▶ Exercise requirements
An exact copy of the lines from the top of the data through the line with "X3289Y1336D02*" is what you should give, with no pictures in it.

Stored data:
· · ·
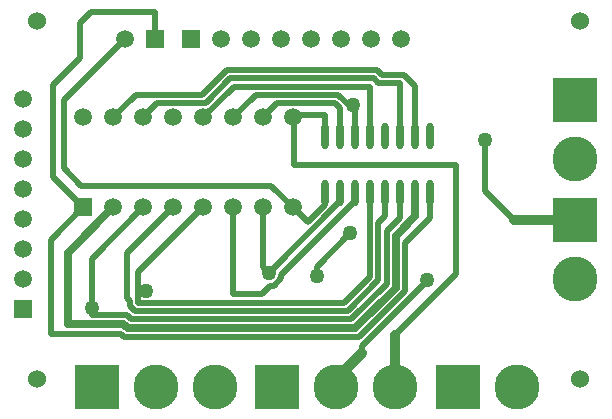
<source format=gbl>
%FSLAX23Y23*%
%MOIN*%
G70*
G01*
G75*
G04 Layer_Physical_Order=2*
G04 Layer_Color=16711680*
%ADD10O,0.024X0.087*%
%ADD11R,0.067X0.043*%
%ADD12R,0.276X0.118*%
%ADD13C,0.033*%
%ADD14C,0.020*%
%ADD15C,0.025*%
%ADD16R,0.150X0.150*%
%ADD17C,0.150*%
%ADD18R,0.150X0.150*%
%ADD19R,0.059X0.059*%
%ADD20C,0.059*%
%ADD21R,0.059X0.059*%
%ADD22C,0.059*%
%ADD23C,0.060*%
%ADD24R,0.059X0.059*%
%ADD25C,0.050*%
D10*
X3165Y2034D02*
D03*
X3215D02*
D03*
X3265D02*
D03*
X3315D02*
D03*
X3365D02*
D03*
X3415D02*
D03*
X3465D02*
D03*
X3515D02*
D03*
X3165Y1846D02*
D03*
X3215D02*
D03*
X3265D02*
D03*
X3315D02*
D03*
X3365D02*
D03*
X3415D02*
D03*
X3465D02*
D03*
X3515D02*
D03*
D13*
X3202Y1224D02*
X3289Y1311D01*
X3796Y1755D02*
X4000D01*
X3398Y1200D02*
Y1372D01*
D14*
X3289Y1311D02*
Y1336D01*
X3202Y1200D02*
Y1224D01*
X2387Y1440D02*
X2504D01*
X2543Y1520D02*
Y1581D01*
Y1480D02*
Y1520D01*
X3251Y2131D02*
X3265Y2116D01*
X3209Y2172D02*
X3251Y2131D01*
X3699Y1852D02*
Y2023D01*
Y1852D02*
X3796Y1755D01*
X3138Y1600D02*
X3249Y1711D01*
X3138Y1567D02*
Y1600D01*
X3020Y1573D02*
X3265Y1818D01*
X3020Y1561D02*
Y1573D01*
X2995Y1536D02*
X3020Y1561D01*
X2983Y1536D02*
X2995D01*
X2955Y1508D02*
X2983Y1536D01*
X3265Y1818D02*
Y1846D01*
X2859Y1508D02*
X2955D01*
X2959Y1597D02*
X2977Y1579D01*
X3165Y1806D02*
Y1846D01*
X3107Y1749D02*
X3165Y1806D01*
X3059Y1797D02*
X3107Y1749D01*
X3215Y1817D02*
Y1846D01*
X2977Y1579D02*
X3215Y1817D01*
X2495Y1364D02*
X3277D01*
X2520Y1424D02*
X3252D01*
X2531Y1452D02*
X3241D01*
X3289Y1336D02*
X3506Y1553D01*
Y1554D01*
X3431Y1677D02*
X3515Y1761D01*
X3431Y1518D02*
Y1677D01*
X3277Y1364D02*
X3431Y1518D01*
X3371Y1717D02*
X3415Y1761D01*
X3371Y1543D02*
Y1717D01*
X3252Y1424D02*
X3371Y1543D01*
X3343Y1744D02*
X3365Y1767D01*
X3343Y1554D02*
Y1744D01*
X3241Y1452D02*
X3343Y1554D01*
X3315Y1566D02*
Y1846D01*
X3229Y1480D02*
X3315Y1566D01*
X2543Y1480D02*
X3229D01*
X3515Y1761D02*
Y1846D01*
X3415Y1761D02*
Y1846D01*
X2515Y1468D02*
X2531Y1452D01*
X3365Y1767D02*
Y1846D01*
X2504Y1440D02*
X2520Y1424D01*
X2484Y1375D02*
X2495Y1364D01*
X3398Y1372D02*
X3601Y1575D01*
Y1939D01*
X3415Y2149D02*
Y2172D01*
Y2149D02*
Y2211D01*
Y2034D02*
Y2149D01*
X3251Y2131D02*
X3260Y2140D01*
X3427Y2239D02*
X3465Y2201D01*
X3354Y2239D02*
X3427D01*
X3338Y2256D02*
X3354Y2239D01*
X3343Y2211D02*
X3415D01*
X2839Y2256D02*
X3338D01*
X3327Y2228D02*
X3343Y2211D01*
X2850Y2228D02*
X3327D01*
X3315Y2034D02*
Y2200D01*
X2862D02*
X3315D01*
X3465Y2034D02*
Y2201D01*
X3165Y2034D02*
Y2105D01*
X3067D02*
X3165D01*
X3059Y2097D02*
X3067Y2105D01*
X3215Y2034D02*
Y2127D01*
X3198Y2144D02*
X3215Y2127D01*
X3006Y2144D02*
X3198D01*
X2959Y2097D02*
X3006Y2144D01*
X2934Y2172D02*
X3209D01*
X2859Y2097D02*
X2934Y2172D01*
X3265Y2034D02*
Y2116D01*
X2759Y2097D02*
X2862Y2200D01*
X2767Y2144D02*
X2850Y2228D01*
X2606Y2144D02*
X2767D01*
X2559Y2097D02*
X2606Y2144D01*
X2755Y2172D02*
X2839Y2256D01*
X2534Y2172D02*
X2755D01*
X2459Y2097D02*
X2534Y2172D01*
X2600Y2360D02*
Y2447D01*
X2384D02*
X2600D01*
X2350Y2413D02*
X2384Y2447D01*
X2350Y2296D02*
Y2413D01*
X2259Y2205D02*
X2350Y2296D01*
X2259Y1897D02*
Y2205D01*
Y1897D02*
X2359Y1797D01*
X2480Y2340D02*
X2500Y2360D01*
X2294Y1927D02*
Y2154D01*
Y1927D02*
X2351Y1870D01*
X2986D01*
X3059Y1797D01*
X2294Y2154D02*
X2500Y2360D01*
X2251Y1375D02*
Y1689D01*
X2359Y1797D01*
X2543Y1581D02*
X2759Y1797D01*
X2506Y1644D02*
X2659Y1797D01*
X2387Y1625D02*
X2559Y1797D01*
X2506Y1494D02*
Y1644D01*
X2251Y1375D02*
X2484D01*
X2506Y1494D02*
X2515Y1485D01*
Y1468D02*
Y1485D01*
X2859Y1508D02*
Y1797D01*
X2387Y1440D02*
Y1463D01*
Y1625D01*
X2543Y1520D02*
X2568D01*
X2959Y1597D02*
Y1797D01*
X3059Y2097D02*
X3062Y2094D01*
Y1939D02*
Y2094D01*
Y1939D02*
X3601D01*
D15*
X2507Y1394D02*
X3265D01*
X3401Y1703D02*
X3465Y1767D01*
X3401Y1530D02*
Y1703D01*
X3265Y1394D02*
X3401Y1530D01*
X3465Y1767D02*
Y1846D01*
X2493Y1409D02*
X2507Y1394D01*
X2308Y1409D02*
Y1646D01*
X2459Y1797D01*
X2308Y1409D02*
X2493D01*
D16*
X4000Y1754D02*
D03*
Y2155D02*
D03*
D17*
Y1557D02*
D03*
Y1958D02*
D03*
X3399Y1200D02*
D03*
X3203D02*
D03*
X2798D02*
D03*
X2602D02*
D03*
X3805D02*
D03*
D18*
X3006D02*
D03*
X2405D02*
D03*
X3608D02*
D03*
D19*
X2720Y2360D02*
D03*
X2600D02*
D03*
D20*
X2820D02*
D03*
X2920D02*
D03*
X3020D02*
D03*
X3120D02*
D03*
X3220D02*
D03*
X3320D02*
D03*
X3420D02*
D03*
X2160Y1560D02*
D03*
Y1660D02*
D03*
Y1760D02*
D03*
Y1860D02*
D03*
Y1960D02*
D03*
Y2060D02*
D03*
Y2160D02*
D03*
X2500Y2360D02*
D03*
D21*
X2359Y1797D02*
D03*
D22*
X2459D02*
D03*
X2559D02*
D03*
X2659D02*
D03*
X2759D02*
D03*
X2859D02*
D03*
X2959D02*
D03*
X3059D02*
D03*
X2359Y2097D02*
D03*
X2459D02*
D03*
X2559D02*
D03*
X2659D02*
D03*
X2759D02*
D03*
X2859D02*
D03*
X2959D02*
D03*
X3059D02*
D03*
D23*
X2205Y1225D02*
D03*
Y2420D02*
D03*
X4015D02*
D03*
Y1225D02*
D03*
D24*
X2160Y1460D02*
D03*
D25*
X3699Y2023D02*
D03*
X3249Y1711D02*
D03*
X3138Y1567D02*
D03*
X2977Y1579D02*
D03*
X3506Y1554D02*
D03*
X3260Y2140D02*
D03*
X2387Y1463D02*
D03*
X2568Y1520D02*
D03*
M02*

</source>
· · ·
▶ Task result
<source format=gbl>
%FSLAX23Y23*%
%MOIN*%
G70*
G01*
G75*
G04 Layer_Physical_Order=2*
G04 Layer_Color=16711680*
%ADD10O,0.024X0.087*%
%ADD11R,0.067X0.043*%
%ADD12R,0.276X0.118*%
%ADD13C,0.033*%
%ADD14C,0.020*%
%ADD15C,0.025*%
%ADD16R,0.150X0.150*%
%ADD17C,0.150*%
%ADD18R,0.150X0.150*%
%ADD19R,0.059X0.059*%
%ADD20C,0.059*%
%ADD21R,0.059X0.059*%
%ADD22C,0.059*%
%ADD23C,0.060*%
%ADD24R,0.059X0.059*%
%ADD25C,0.050*%
D10*
X3165Y2034D02*
D03*
X3215D02*
D03*
X3265D02*
D03*
X3315D02*
D03*
X3365D02*
D03*
X3415D02*
D03*
X3465D02*
D03*
X3515D02*
D03*
X3165Y1846D02*
D03*
X3215D02*
D03*
X3265D02*
D03*
X3315D02*
D03*
X3365D02*
D03*
X3415D02*
D03*
X3465D02*
D03*
X3515D02*
D03*
D13*
X3202Y1224D02*
X3289Y1311D01*
X3796Y1755D02*
X4000D01*
X3398Y1200D02*
Y1372D01*
D14*
X3289Y1311D02*
Y1336D01*
X3202Y1200D02*
Y1224D01*
X2387Y1440D02*
X2504D01*
X2543Y1520D02*
Y1581D01*
Y1480D02*
Y1520D01*
X3251Y2131D02*
X3265Y2116D01*
X3209Y2172D02*
X3251Y2131D01*
X3699Y1852D02*
Y2023D01*
Y1852D02*
X3796Y1755D01*
X3138Y1600D02*
X3249Y1711D01*
X3138Y1567D02*
Y1600D01*
X3020Y1573D02*
X3265Y1818D01*
X3020Y1561D02*
Y1573D01*
X2995Y1536D02*
X3020Y1561D01*
X2983Y1536D02*
X2995D01*
X2955Y1508D02*
X2983Y1536D01*
X3265Y1818D02*
Y1846D01*
X2859Y1508D02*
X2955D01*
X2959Y1597D02*
X2977Y1579D01*
X3165Y1806D02*
Y1846D01*
X3107Y1749D02*
X3165Y1806D01*
X3059Y1797D02*
X3107Y1749D01*
X3215Y1817D02*
Y1846D01*
X2977Y1579D02*
X3215Y1817D01*
X2495Y1364D02*
X3277D01*
X2520Y1424D02*
X3252D01*
X2531Y1452D02*
X3241D01*
X3289Y1336D02*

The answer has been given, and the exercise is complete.